Le Mexique et les États-Unis ont entamé mercredi à Mexico les négociations formelles de l’Accord de libre-échange nord-américain (ACEUM), qui se déroulent sous la pression de menaces de droits de douane du gouvernement de Donald Trump.
Le ministère mexicain de l’Économie a indiqué dans un communiqué qu’il s’agissait d’«un premier cycle formel de négociations en préparation de la révision conjointe de l’accord», auquel participe également le Canada.
L’ACEUM, entré en vigueur en 2020, doit être réexaminé tous les six ans.
Cet accord de libre-échange est vital pour l’économie mexicaine, les États-Unis étant son principal partenaire commercial et la destination de plus de 80% de ses exportations.
Le premier round de négociations se poursuivra jusqu’à vendredi.
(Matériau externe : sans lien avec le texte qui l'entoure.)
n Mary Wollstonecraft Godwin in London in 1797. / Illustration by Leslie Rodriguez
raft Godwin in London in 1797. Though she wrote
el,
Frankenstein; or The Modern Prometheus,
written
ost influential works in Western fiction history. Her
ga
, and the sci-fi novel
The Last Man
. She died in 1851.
Le délégation mexicaine est conduite par le ministre de l’Économie Marcelo Ebrard.
«Les parties ont défini les prochaines étapes pour approfondir les discussions, en vue d’identifier des résultats concrets au bénéfice de la région», ajoute le communiqué.
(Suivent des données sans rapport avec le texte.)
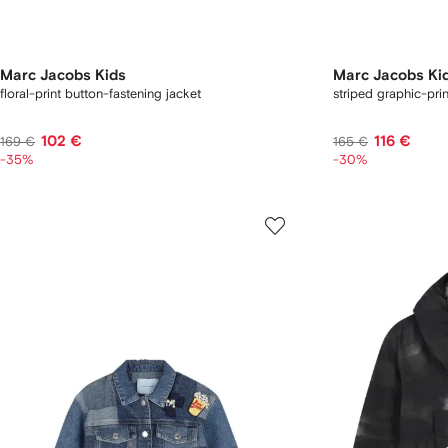
Marc Jacobs Kids
Marc Jacobs Ki
floral-print button-fastening jacket
striped graphic-prin
102 €
116 €
169 €
165 €
-35%
-30%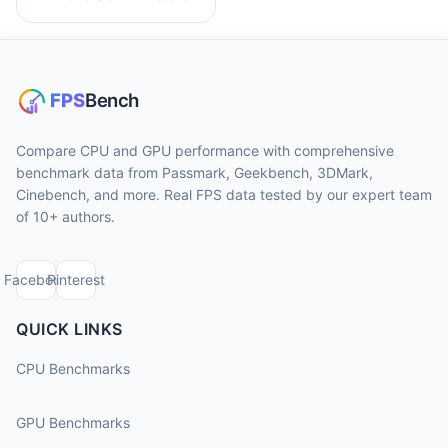
Compare CPU and GPU performance with comprehensive
benchmark data from Passmark, Geekbench, 3DMark,
Cinebench, and more. Real FPS data tested by our expert team
of 10+ authors.
Facebook
Pinterest
QUICK LINKS
CPU Benchmarks
GPU Benchmarks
«Le Mexique et les États-Unis ont réaffirmé leur engagement à continuer de renforcer la coopération bilatérale en faveur d’une Amérique du Nord plus intégrée, plus dynamique et plus robuste», dit encore le ministère.
D’autres séances de négociations auront lieu en juin et en juillet, à Washington et à Mexico, respectivement.
Interrogée sur ce processus lors de sa conférence de presse matinale, la présidente mexicaine Claudia Sheinbaum a exprimé son optimisme quant à la conclusion d’un accord.
«Ce sera un dialogue très constructif», a-t-elle déclaré en précisant que la veille au soir, Marcelo Ebrard avait déjà eu un premier échange avec le représentant au Commerce des États-Unis, Jamieson Greer.
Ces négociations se déroulent dans un contexte de tensions avec les États-Unis en matière de sécurité, d’autant que Trump a brandi la menace de se retirer de l’accord en arguant qu’il ne bénéficie pas à l’économie de son pays.
Les États-Unis ont déposé fin avril une demande d’arrestation et d’extradition contre 10 responsables du parti Morena au pouvoir, accusés de trafic de drogue dont deux ont déjà négocié leur remise aux autorités américaines.
Parmi ces personnalités, Rubén Rocha Moya, gouverneur de l’État de Sinaloa. Il a fait savoir qu’il avait été entendu mardi pour la première fois par les procureurs fédéraux mexicains.
La demande des États-Unis est actuellement examinée par le bureau du procureur général du Mexique. Claudia Sheinbaum exige des preuves irréfutables des autorités américaines.
Ce sujet sensible a en outre été alourdi par la mort de deux fonctionnaires américains — qui seraient des agents de la CIA — lors d’une opération antidrogue dans l’État mexicain de Chihuahua à la mi-avril.